APPARENT VOID
by Diana Agrest, Mario Gandelsonas
9 Nov 2021
(10min)

“The great empty.” The Times recently sent dozens of photographers out to capture images of once-bustling public plazas, beaches, fairgrounds, restaurants, movie theaters, tourist meccas, and train stations. Times Square is a ghost town, as are the City of London and the Place de la Concorde in Paris during what used to be the morning rush […] Emptiness proliferates like the virus. The images are haunted and haunting, like stills from movies about plagues and the apocalypse, but in some ways they are hopeful. Their emptiness trumpets an existence mostly divorced from human habitation and the messy thrum of daily life. They imagine an experience more akin to the wonder of bygone explorers coming upon the remains of a lost civilization.1

The physical city, usually perceived as background, suddenly became an apparently empty foreground. However, the “emptied-out” city, exposing what had been previously the physical support of urban life, the urban stage, was not empty. Urban space appeared as a void, as an empty stage where the bodies and actions that shaped it were absent. Those who could afford the lockdown were not there, but the so-called “essential” workers—the “invisible” bodies that kept everyday life alive in the urban realm—were.
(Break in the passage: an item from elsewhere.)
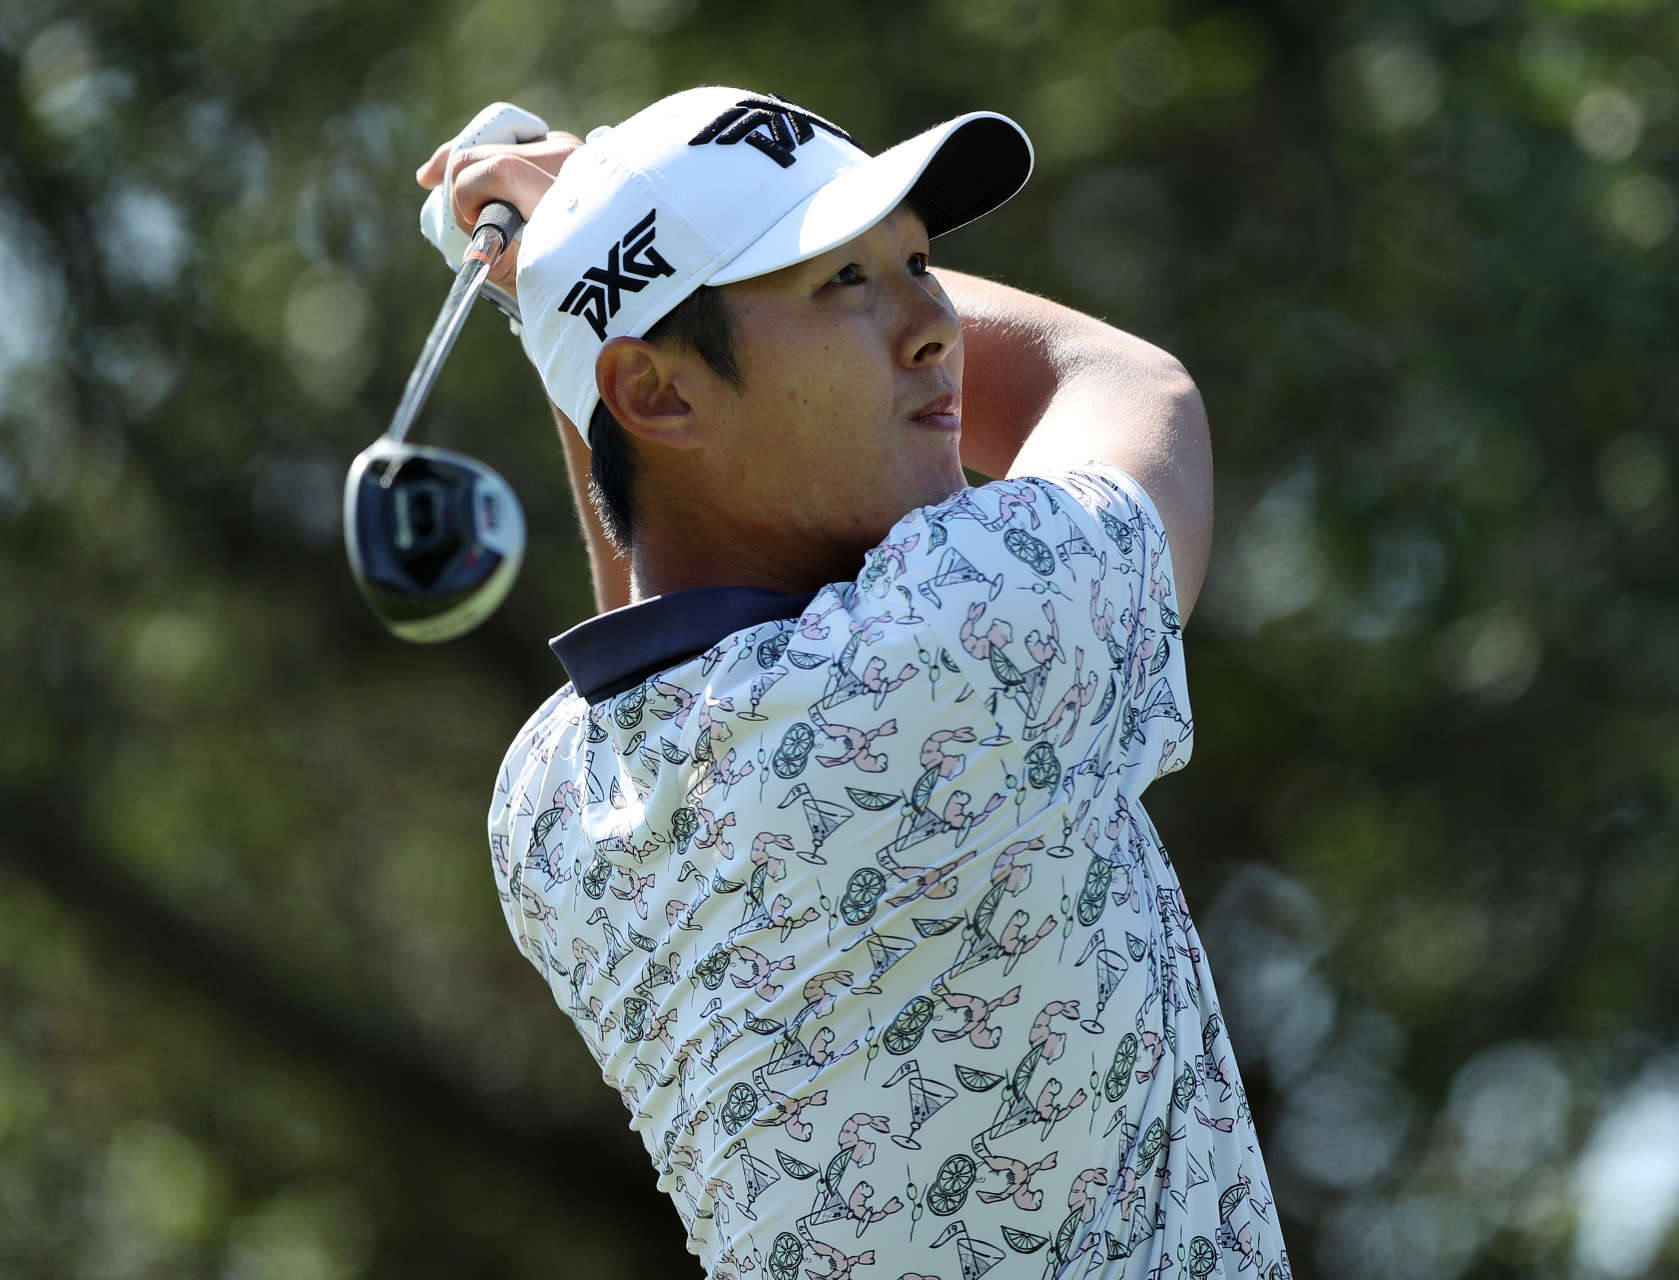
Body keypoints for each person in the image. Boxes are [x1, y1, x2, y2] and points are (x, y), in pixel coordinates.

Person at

But there is another, mostly invisible dimension of the city. Unlike the buildings and the bodies that inhabit them, which the pandemic made newly apparent, there is the digital infrastructure, buried underground or underwater, above ground with antennas and towers, or satellites orbiting in space. The perceived opposition between physical urban space and virtual space obscures their constant interaction, overlap, and mutual substitution, as in lockdown when the virtual played a crucial role in supporting communication among human bodies, as their actual interaction was all but eliminated from “normal” modes of social behavior by the fear of disease.

While absent from the actual urban space, the body constantly engaged in interpersonal interaction and direct communication through Zoom or similar media is at its most exposed mode; showing one’s face. A bodyless head facing the camera emphasizes the way we consume culture through the visual. The head without a body, set within the frame, acts as a gate that opens up a chain of private spaces, for the most part domestic, that become linked as part of a public exchange, particularly if institutionalized, blurring the boundaries between the private and public domain.


The Domestic Scene


As urban action is displaced by the virtual realm, the places of public appearance are also transported online, the screen penetrating the physical domestic space, framing and staging it. The ever-changing line that separates the street from the home, the public and private, the actual and the digital was made clear by the lockdown.
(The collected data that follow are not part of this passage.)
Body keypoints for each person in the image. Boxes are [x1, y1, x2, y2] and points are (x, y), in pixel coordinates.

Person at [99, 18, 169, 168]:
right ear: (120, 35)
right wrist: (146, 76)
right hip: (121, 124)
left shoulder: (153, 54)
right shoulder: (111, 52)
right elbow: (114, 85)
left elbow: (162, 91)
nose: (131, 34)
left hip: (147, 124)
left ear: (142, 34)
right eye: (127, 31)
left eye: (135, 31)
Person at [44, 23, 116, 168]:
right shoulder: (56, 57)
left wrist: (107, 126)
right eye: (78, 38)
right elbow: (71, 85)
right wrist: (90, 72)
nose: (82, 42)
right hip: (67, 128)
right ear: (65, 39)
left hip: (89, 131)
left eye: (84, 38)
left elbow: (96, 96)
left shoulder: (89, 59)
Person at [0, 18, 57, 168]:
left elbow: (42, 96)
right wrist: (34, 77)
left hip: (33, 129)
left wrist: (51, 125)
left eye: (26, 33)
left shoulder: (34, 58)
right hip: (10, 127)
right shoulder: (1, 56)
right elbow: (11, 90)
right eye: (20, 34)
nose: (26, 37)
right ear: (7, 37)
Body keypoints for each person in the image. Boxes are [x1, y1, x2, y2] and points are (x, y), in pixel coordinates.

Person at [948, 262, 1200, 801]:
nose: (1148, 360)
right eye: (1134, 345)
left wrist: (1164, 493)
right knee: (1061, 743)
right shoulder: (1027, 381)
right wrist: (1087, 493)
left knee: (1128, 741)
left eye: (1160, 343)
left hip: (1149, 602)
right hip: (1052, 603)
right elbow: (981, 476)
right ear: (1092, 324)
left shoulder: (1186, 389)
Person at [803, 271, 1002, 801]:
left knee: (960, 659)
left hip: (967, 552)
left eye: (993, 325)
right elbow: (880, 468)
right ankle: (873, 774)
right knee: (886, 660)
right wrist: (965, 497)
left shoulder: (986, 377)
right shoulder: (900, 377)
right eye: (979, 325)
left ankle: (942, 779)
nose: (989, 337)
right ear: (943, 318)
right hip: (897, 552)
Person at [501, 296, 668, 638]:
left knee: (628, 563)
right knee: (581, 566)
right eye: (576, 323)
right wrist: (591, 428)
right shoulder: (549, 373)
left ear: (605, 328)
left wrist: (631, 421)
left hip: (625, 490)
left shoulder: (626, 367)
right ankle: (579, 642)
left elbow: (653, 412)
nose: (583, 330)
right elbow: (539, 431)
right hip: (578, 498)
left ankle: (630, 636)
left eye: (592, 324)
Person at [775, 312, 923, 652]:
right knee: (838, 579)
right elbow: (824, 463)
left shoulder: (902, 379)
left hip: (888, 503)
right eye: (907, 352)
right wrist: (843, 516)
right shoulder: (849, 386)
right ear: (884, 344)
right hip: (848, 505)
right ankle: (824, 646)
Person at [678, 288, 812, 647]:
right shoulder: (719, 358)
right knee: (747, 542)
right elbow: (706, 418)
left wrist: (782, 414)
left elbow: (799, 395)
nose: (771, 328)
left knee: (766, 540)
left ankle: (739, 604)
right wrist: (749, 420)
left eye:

Activities defined as the exclusive business of the public sphere infiltrated the home, through the virtual spaces of Zoom. The domestic interior became a unit of a public chain of supports and of spaces, blurring the boundaries between public and private. The grid of the Zoom screen substituted the grid of streets, materializing the conjuncture of street and virtual media that constitutes the contemporary version of the public realm.

The space of domestic life is thus compressed to include both the place of work and the site of public interaction. The domestic space is transformed as the public domain claims a share of a space that is traditionally the site of a different type of production. The rapid transformation of the domestic space, into a place of both paid and unpaid labor on a scale not seen before, challenges the traditional binary oppositions between public and private space, as well as gender-assigned roles within the domestic and professional spheres.

Synchronized collaborations across meridians were made possible by this gridded virtual space in concerts of all kinds, with artists mostly performing from their own domestic space. In breaking down the hierarchies separating performer and spectator, the concept of “spectacle” was transformed in space and time. The frame of Zoom was also re-enacted in the city itself, through the window frames which became a site of collective urban celebratory performance, honoring those on the front lines.

Except for those who perform essential services, those who took to the streets for demonstrations of protest like Black Lives Matter, or those who decided to cast their vote personally in the 2021 presidential election, for over a year, people spent most of their time in the digitalized space of domesticity and away from the actual space of urbanity. In this constant virtual interaction, however, something crucial was missing: the bodily experience of interpersonal space and its experience among plural bodies, resulting from chance encounters that can only take place within the physical space of the city, an experience that returned instantly in all public spaces of social interaction as soon as restrictions were lifted or relaxed.


The Urban Question


Have the post-second world war modernist cities, in particular, the global hyper-capitalist city since the 1980s, produced a human body vulnerable to the pandemic? The interiorization of “public space” that is no longer public, the passive movement implied by the car as the dominant form of movement organizing the urban realm, plus the explosive growth of impervious ground and buildings—one of the major causes of global warming and pollution—and, as a consequence, the exponential reduction of forests and green space. All of these changes expose the multiple failures of the unhealthy, hyper-capitalist urban realm—regulated or deregulated for profit and totally devoid of the social consideration that it once had.

The lessons from the events of the Covid-19 pandemic that have inexorably changed the course of urban history must be critically incorporated into the urban question and considered both as a real object and as an object of study.

1.‘The Great Empty.’ Photography: New York Times, Introduction: Michael Kimmelman, New York Times, 23 March 2020.